Random Shuffles

Shuffling a collection of items is a surprisingly frequent task in programming: essentially, it comes up whenever a known input must be processed in random order. What is more, there is a delightful, three-line algorithm to accomplish this task correctly, in-place, and in optimal time. Unfortunately, this simple three-line solution seems to be insufficiently known, leading to various, less-than-optimal ad-hoc alternatives being used in practice — but that is entirely unnecessary!

The Algorithm

The basic algorithm consists of a single loop over the elements in the input array. At each step, we pick an element at random from the as-yet unvisited “tail” of the array, and exchange it with the current element. Crucially, the current element is always considered part of the “tail”. In Python, it looks like this:

for i in range( data ):
    j = random.randrange( i, len(data) )
	data[i], data[j] = data[j], data[i]

These three lines (or the idea behind them) should be committed to memory!

Notice the use of the random.randrange( start, stop ) function, which returns a random index precisely from the required range: i <= j < len(data).

To see that this algorithm produces each possible permutation with equal probability, it is enough to realize that:

  • the first element is selected randomly from all possible choices
  • the algorithm is recursive (the implementation isn’t, but the algorithm is).

Because each element is touched once, the algorithm has the “best possible” time complexity. The input sequence is shuffled in place, without the need for extra storage.
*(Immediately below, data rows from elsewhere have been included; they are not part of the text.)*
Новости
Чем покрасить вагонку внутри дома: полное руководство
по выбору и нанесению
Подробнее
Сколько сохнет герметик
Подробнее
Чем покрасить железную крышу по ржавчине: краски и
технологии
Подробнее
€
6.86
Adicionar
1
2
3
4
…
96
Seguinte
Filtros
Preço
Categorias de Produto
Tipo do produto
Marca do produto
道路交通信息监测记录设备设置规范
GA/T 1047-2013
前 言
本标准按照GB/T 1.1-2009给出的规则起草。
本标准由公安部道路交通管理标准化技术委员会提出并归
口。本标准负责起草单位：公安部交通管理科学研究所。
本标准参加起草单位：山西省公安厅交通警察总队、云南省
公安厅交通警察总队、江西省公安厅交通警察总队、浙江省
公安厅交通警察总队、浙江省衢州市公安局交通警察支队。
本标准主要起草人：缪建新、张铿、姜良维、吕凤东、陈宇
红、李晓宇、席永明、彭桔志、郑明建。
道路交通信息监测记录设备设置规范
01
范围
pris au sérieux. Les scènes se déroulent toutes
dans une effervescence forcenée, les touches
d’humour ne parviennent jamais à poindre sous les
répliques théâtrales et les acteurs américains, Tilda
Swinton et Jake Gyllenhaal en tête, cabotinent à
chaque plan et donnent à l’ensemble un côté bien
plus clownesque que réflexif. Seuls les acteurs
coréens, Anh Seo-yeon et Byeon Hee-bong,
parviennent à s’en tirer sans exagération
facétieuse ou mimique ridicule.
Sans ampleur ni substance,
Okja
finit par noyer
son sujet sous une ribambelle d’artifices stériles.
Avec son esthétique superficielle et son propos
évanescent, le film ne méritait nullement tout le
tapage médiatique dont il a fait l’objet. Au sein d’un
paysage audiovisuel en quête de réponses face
The algorithm goes back to the early 20th century statistics pioneers Ronald Fisher and Frank Yates, with practical computer implementations being provided later by Richard Durstenfeld and Donald Knuth. See its Wikipedia entry.

Reading from a Stream

The above Wikipedia article also mentions a fascinating variant, wherein a randomly shuffled array is built up from an input stream, even when the total number of elements in the stream is not known. For each value read from the stream, the array is extended by one element, and a random location within the newly extended array is found for the latest element.

data = []
while True:
    elem = input()              # raises EOFError when done
	data.append( elem )         # add new elem at end, maybe shuffle later!
	i = random.randrange( 0, len(data) )
	if i != len(data)-1:        # if i is not last element in data: exchange
		data[i], data[-1] = data[-1], data[i]